Dad,
Among the many times we’ve shared cigars, one recent conversation stands out in my memory with particular urgency. Your essay yesterday brought me back to that conversation, and I think we’ve reached a point now where we can resume it with our friends here.
The crux of the matter was this: the tradition of Western philosophy springs forth from the exchanges between Plato and his most fiercely brilliant student, Aristotle. On the subject of language, Plato laid some basic groundwork: there’s the world around us, and there’s the words we use to talk about the world. When I say “hand me that lighter,” we both know what object I’m talking about. Words describe the world.
But that’s not quite all. What Aristotle noticed is that in between the words and the world, there’s a little space that opens up. That space is where you and I live. When I say “what a lovely sunset that was,” or “remember how the birds flocked outside the window as we planned to launch this site?” I’m not just using sounds to stand in for objects.

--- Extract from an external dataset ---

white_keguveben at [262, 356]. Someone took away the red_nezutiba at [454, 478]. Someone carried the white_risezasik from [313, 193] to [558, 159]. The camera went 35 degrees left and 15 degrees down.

I’m using language to convey my experience of things, which I trust you can share in some essential way.
There’s the world outside, and there’s the world within. Words stand in between. The essential realities you wrote about in your essay, the heart truths that we capture with concepts like “mother” and “friend”—turns out, those realities come in three parts. They are the third thing that emerges when a human mind encounters the universe. The soul meets the world, and the word forms a bridge between them: they are never apart, but always distinct. They are three, and yet they are one.
This drives everyone insane. And I mean everyone. It drives the technologists and the materialists insane because they want to boil the world down into objects, get those squishy human “feelings” out of the picture, and measure it all up at last in grams and lightyears: hard, dead, data. It drives the politicians and the utopians insane because they want to bundle everything up into systems and programs, some spending package or ballot initiative they can control. But standing in the way of all that is this pesky middle space, this world of human thoughts and feelings that can neither be tallied up nor boiled down.

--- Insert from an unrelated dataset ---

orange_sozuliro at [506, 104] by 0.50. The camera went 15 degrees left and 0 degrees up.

And yet that third thing—that space between, that relationship—is everything. It’s why philosophy is neither Plato nor Aristotle but the living exchange between them and their heirs. It’s why the most beautiful ideas are the ones that take shape in the cigar smoke between us. And all, I suspect, because not one thing was ever made without the inexhaustible love that flows among the persons of the triune God: creator, spirit, and living word. It makes me think that everything we’re fighting for is the space between.
Love always,
Spencer
Yes! In the "space between" is life abundant. The "tallied up and boiled down" are just the details, just excuses to get together and build the kingdom. Thanks for letting us dwell in your cigar smoke...
Your letter instantly made me see the Trinity. God, the word, Christ the world, the Holy Spirit the space in between. How we echo God on a daily basis.